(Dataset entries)
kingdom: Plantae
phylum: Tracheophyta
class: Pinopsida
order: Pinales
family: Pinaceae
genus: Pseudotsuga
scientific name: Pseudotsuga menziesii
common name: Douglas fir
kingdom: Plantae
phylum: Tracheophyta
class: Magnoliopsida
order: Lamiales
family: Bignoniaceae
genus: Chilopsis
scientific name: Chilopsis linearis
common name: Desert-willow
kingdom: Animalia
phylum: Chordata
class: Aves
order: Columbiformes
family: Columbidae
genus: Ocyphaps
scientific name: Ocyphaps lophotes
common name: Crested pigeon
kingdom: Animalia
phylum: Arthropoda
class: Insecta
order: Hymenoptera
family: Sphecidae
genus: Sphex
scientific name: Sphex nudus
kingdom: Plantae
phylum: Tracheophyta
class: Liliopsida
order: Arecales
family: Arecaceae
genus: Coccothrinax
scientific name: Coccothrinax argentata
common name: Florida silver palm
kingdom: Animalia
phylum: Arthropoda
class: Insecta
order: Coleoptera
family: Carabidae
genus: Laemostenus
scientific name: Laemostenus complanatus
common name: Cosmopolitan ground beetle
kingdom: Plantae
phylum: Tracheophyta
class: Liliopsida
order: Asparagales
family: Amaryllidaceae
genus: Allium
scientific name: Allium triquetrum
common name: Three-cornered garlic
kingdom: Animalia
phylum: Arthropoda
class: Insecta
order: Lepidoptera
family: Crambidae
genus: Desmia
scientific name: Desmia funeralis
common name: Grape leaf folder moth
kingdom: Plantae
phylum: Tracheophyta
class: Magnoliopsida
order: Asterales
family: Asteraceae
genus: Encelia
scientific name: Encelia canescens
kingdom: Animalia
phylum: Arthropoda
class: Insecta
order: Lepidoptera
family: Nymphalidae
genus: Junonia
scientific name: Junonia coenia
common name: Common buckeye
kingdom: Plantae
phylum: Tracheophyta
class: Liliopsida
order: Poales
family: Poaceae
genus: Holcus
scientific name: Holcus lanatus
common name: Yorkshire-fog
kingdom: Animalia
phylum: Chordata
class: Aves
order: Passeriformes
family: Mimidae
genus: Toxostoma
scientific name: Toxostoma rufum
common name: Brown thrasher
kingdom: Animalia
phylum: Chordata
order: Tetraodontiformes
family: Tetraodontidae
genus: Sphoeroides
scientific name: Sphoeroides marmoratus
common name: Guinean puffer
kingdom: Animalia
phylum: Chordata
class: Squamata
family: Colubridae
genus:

> _DIRECTION_
Please put the lines of the data into a numbered list, starting with the line containing "common name: Douglas fir" and going on through the line containing "order: Asparagales", with both of those lines included and any blank lines omitted.

> _EXPECTED ANSWER_
1. common name: Douglas fir
2. kingdom: Plantae
3. phylum: Tracheophyta
4. class: Magnoliopsida
5. order: Lamiales
6. family: Bignoniaceae
7. genus: Chilopsis
8. scientific name: Chilopsis linearis
9. common name: Desert-willow
10. kingdom: Animalia
11. phylum: Chordata
12. class: Aves
13. order: Columbiformes
14. family: Columbidae
15. genus: Ocyphaps
16. scientific name: Ocyphaps lophotes
17. common name: Crested pigeon
18. kingdom: Animalia
19. phylum: Arthropoda
20. class: Insecta
21. order: Hymenoptera
22. family: Sphecidae
23. genus: Sphex
24. scientific name: Sphex nudus
25. kingdom: Plantae
26. phylum: Tracheophyta
27. class: Liliopsida
28. order: Arecales
29. family: Arecaceae
30. genus: Coccothrinax
31. scientific name: Coccothrinax argentata
32. common name: Florida silver palm
33. kingdom: Animalia
34. phylum: Arthropoda
35. class: Insecta
36. order: Coleoptera
37. family: Carabidae
38. genus: Laemostenus
39. scientific name: Laemostenus complanatus
40. common name: Cosmopolitan ground beetle
41. kingdom: Plantae
42. phylum: Tracheophyta
43. class: Liliopsida
44. order: Asparagales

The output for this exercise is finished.